The other approach, Pragmatic Incrementalism, seeks to leverage existing networks, hardware and software platforms in innovative ways, creating a similar end-result. The only example I know of this today is Akamai's Edge platform. In particular, Akamai's efforts to deliver not just content but applications in the edge of the network. Again, not a lot is known publicly about this effort, accept for these press releases with IBM and Microsoft.

Akamai has built a operating platform that exists inside the Internet. They've installed over 13,000 commodity PC servers running Linux and Windows inside thousands of ISP's and network points. Inside that network and those machines, they operate a sophisticated set of software which monitors the stage of the network, machines and storage.
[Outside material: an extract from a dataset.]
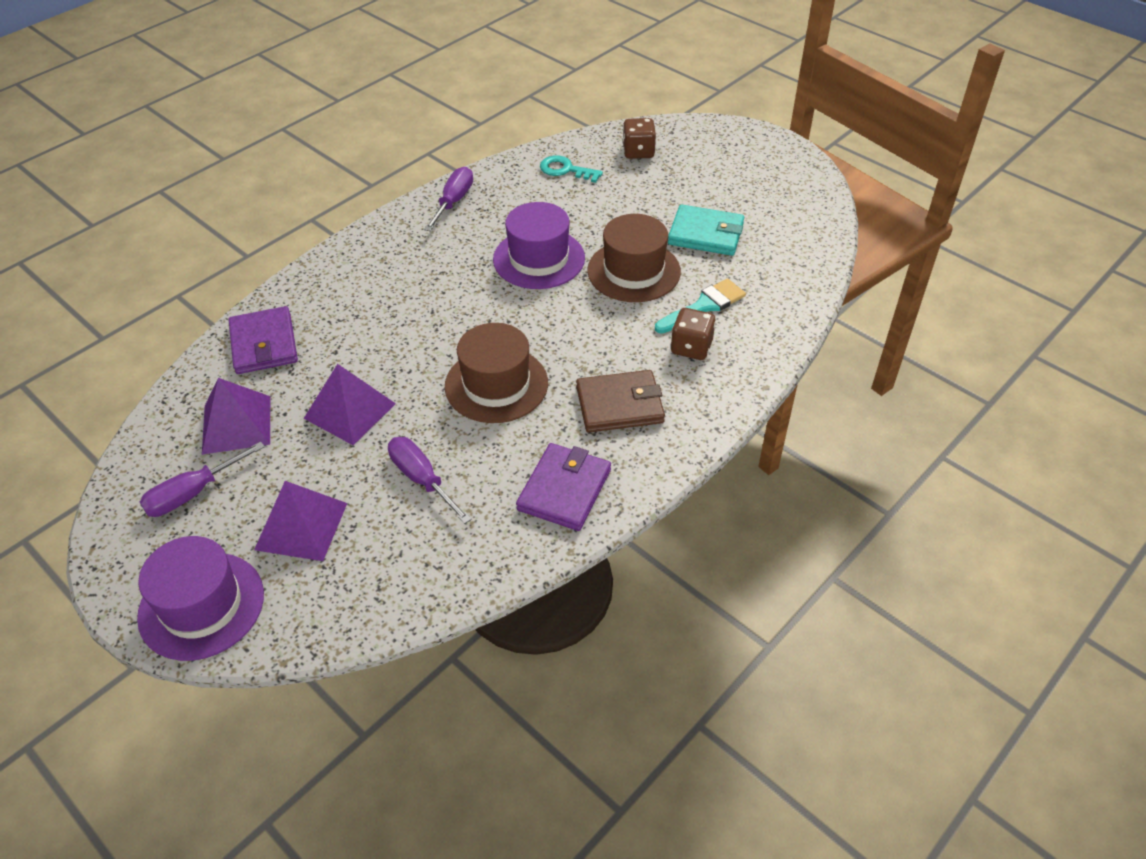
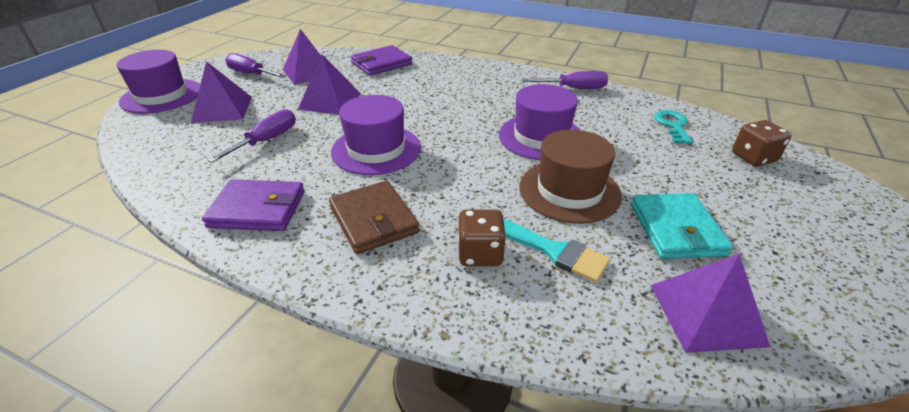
camera: 70 degrees right, 10 degrees down
brown hat [445,323,548,423] -> purple hat [331,95,421,175]
none -> purple pyramid [650,254,770,353]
In some respects, this massive network is a virtualized delivery platform. That is certainly how it operates today for content delivery. These partnerships with IBM and Microsoft appear to be geared towards leveraging that incredible distributed footprint into application delivery. Presumably, a corporation with a J2EE or .NET application can deploy into a staging environment, and then as the application is used around the world, it is dynamically provisioned into the appropriate nodes. Pricing is unknown, but given this distribution model, it would seem like a likely candidate for utilization-based pricing (e.g. total CPU cycles and memory used worldwide).

This approach begins to reach the vision of software as a service, where service providers merely provision their application into a cloud, and are billed entirely on utilization of resources, avoiding the incredibly costly and inefficient effects of over-provisioning. Ultimately, it may be that the results of the Big Bang R&D become the "nodes in the network" that are contained in a network like Akamai's.

Will we soon see a day when corporations and software providers both big and small can rely on a public computing infrastructure that automatically scales, that is efficient, and that delivers on the vision of computing as a utility?